EXERCISE DIRECTIONS:
Using the listing below, select the lines with the word "space" and copy them.

* * * *

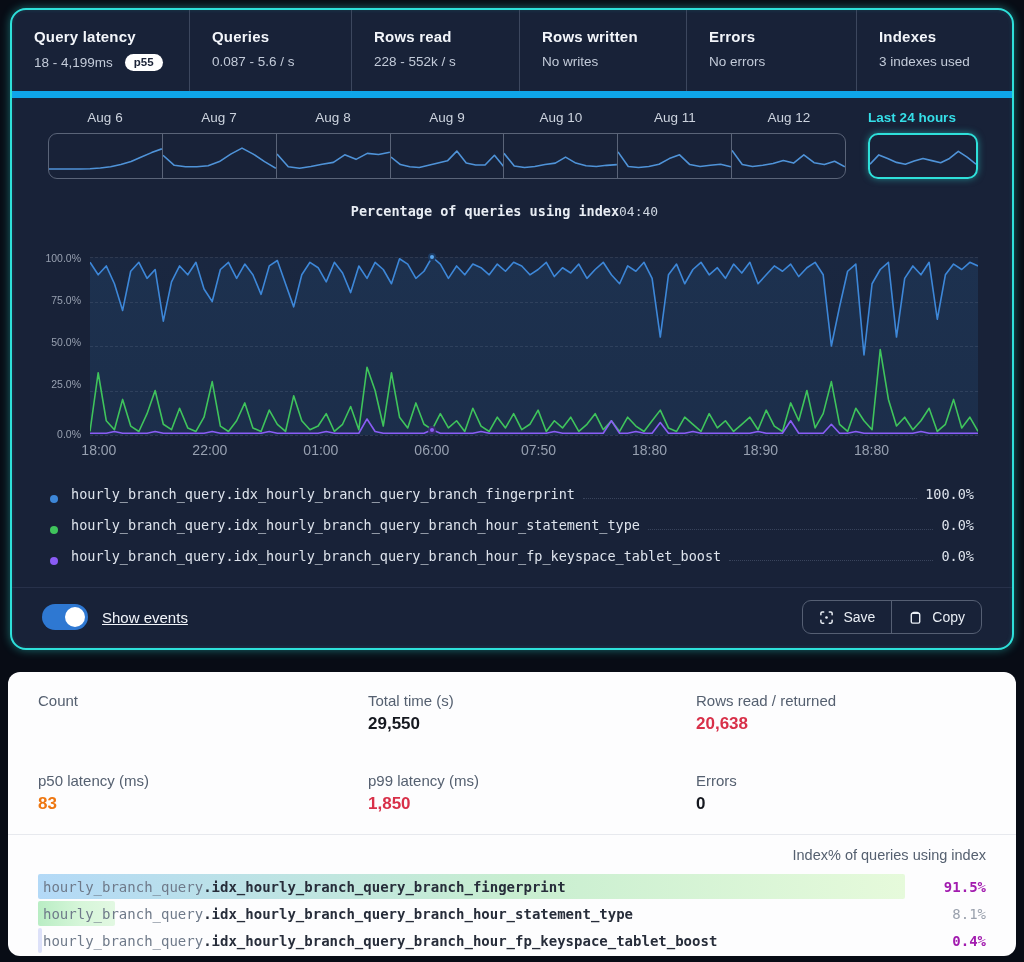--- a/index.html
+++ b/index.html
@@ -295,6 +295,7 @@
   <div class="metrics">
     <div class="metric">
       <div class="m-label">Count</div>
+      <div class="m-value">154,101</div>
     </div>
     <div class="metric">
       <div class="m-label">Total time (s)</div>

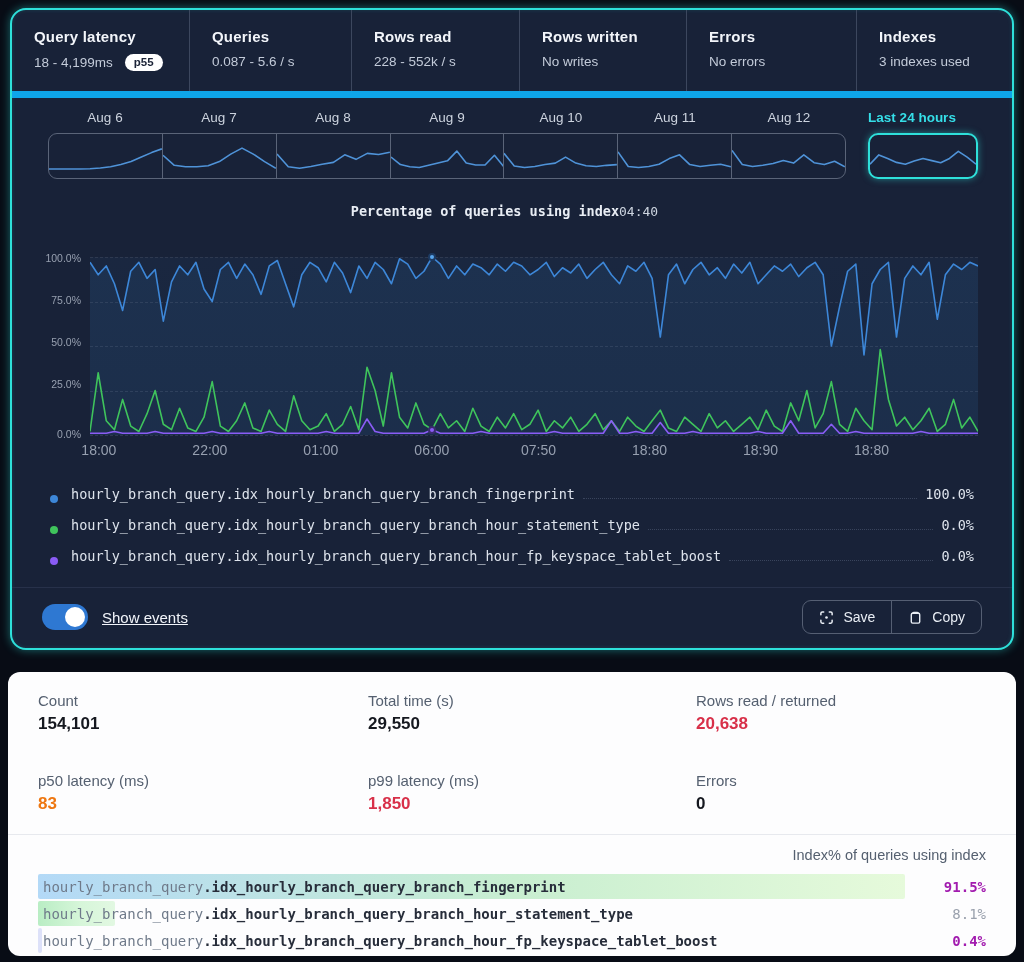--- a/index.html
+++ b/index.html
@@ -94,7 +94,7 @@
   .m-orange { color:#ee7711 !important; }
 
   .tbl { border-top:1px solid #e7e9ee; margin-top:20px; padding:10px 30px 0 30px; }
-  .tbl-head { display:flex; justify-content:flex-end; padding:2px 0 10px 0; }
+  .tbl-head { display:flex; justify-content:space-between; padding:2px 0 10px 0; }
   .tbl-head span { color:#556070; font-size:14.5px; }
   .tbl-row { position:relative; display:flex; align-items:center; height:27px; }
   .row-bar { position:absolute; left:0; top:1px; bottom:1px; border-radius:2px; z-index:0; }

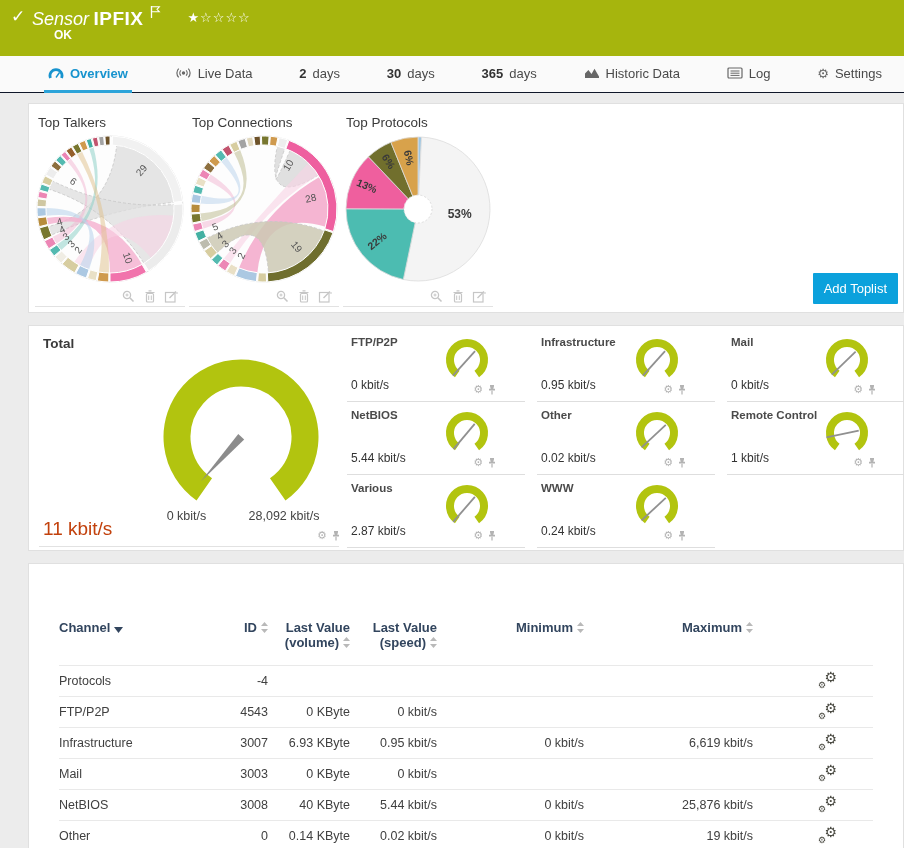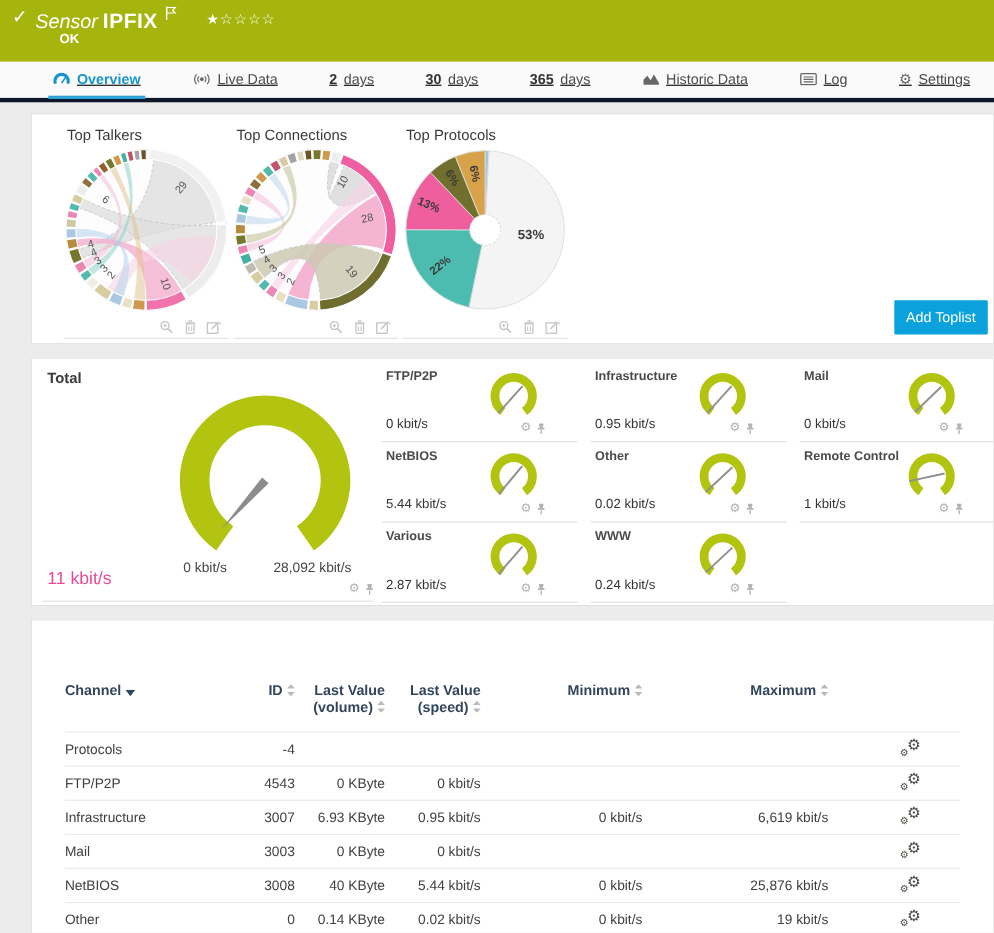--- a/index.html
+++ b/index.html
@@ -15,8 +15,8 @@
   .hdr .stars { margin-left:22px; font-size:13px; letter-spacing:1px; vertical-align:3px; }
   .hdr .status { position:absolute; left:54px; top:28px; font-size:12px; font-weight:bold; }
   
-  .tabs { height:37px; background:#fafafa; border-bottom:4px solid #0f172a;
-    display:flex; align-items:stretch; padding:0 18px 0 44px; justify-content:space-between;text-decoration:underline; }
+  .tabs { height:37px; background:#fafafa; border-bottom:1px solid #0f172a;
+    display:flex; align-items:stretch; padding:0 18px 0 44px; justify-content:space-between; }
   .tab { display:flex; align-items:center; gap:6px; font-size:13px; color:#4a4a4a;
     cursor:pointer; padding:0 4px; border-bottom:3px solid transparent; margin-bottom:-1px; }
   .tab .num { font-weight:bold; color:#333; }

* * * *

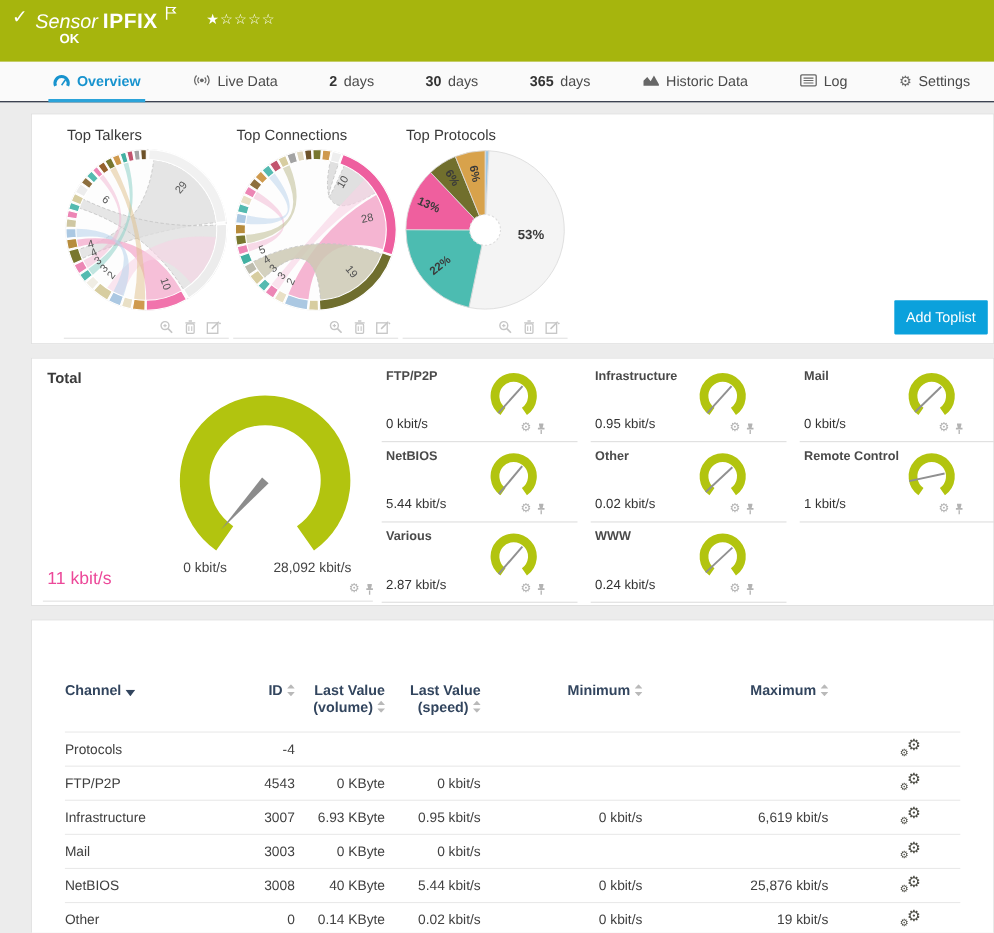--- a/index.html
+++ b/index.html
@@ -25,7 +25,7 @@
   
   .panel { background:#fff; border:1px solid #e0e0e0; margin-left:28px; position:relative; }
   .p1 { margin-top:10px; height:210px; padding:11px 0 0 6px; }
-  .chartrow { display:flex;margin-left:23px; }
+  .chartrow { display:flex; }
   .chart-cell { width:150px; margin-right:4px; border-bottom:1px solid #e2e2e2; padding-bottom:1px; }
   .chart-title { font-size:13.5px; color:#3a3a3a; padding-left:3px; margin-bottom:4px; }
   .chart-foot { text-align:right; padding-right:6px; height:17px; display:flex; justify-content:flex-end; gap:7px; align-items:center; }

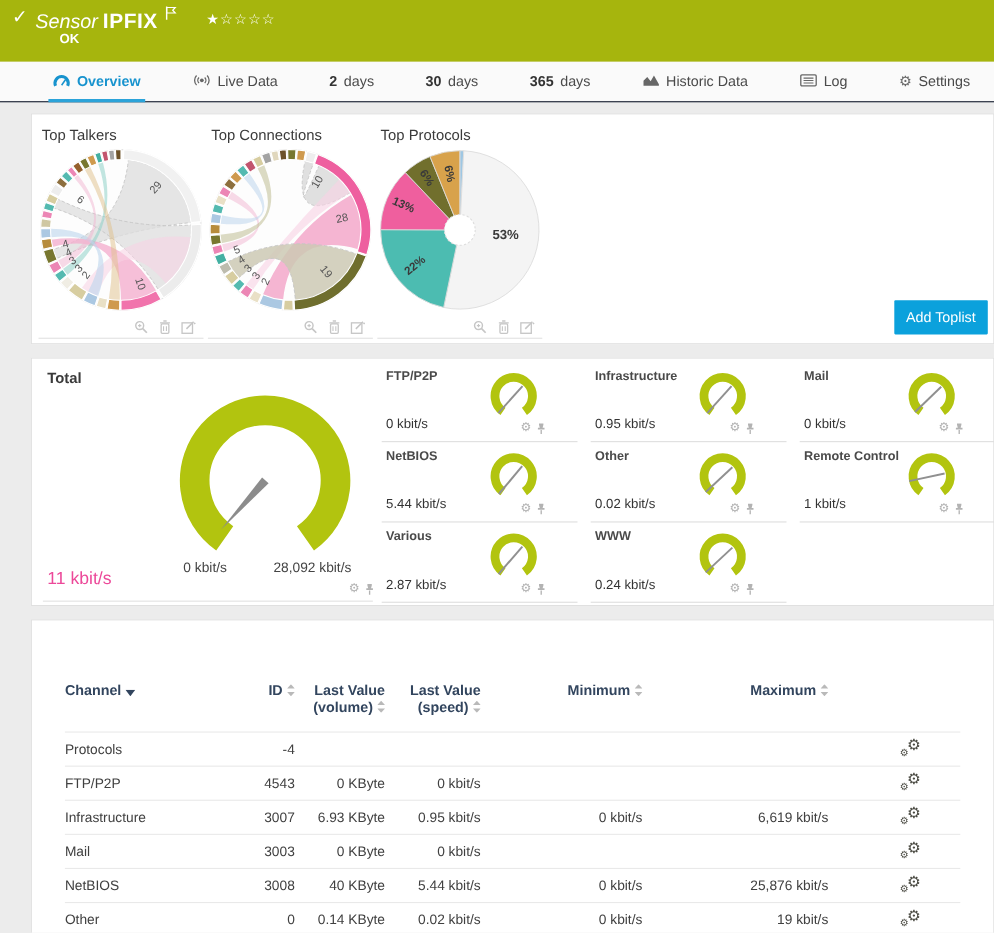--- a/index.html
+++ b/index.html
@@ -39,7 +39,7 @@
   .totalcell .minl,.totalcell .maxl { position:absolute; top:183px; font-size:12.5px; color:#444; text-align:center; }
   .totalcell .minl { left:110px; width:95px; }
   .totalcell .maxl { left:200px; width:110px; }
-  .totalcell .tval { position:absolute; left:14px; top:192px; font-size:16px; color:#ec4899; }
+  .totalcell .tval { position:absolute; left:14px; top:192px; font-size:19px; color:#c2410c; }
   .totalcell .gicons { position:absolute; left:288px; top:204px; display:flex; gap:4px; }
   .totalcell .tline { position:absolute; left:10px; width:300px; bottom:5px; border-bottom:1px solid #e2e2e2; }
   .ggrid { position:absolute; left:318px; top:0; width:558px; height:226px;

* * * *

WRITTEN RESPONSE:
+  .tbl-head { display:flex; justify-content:space-between; padding:2px 0 10px 0; }
-    display:flex; align-items:stretch; padding:0 18px 0 44px; justify-content:space-between;text-decoration:underline; }
+    display:flex; align-items:stretch; padding:0 18px 0 44px; justify-content:space-between; }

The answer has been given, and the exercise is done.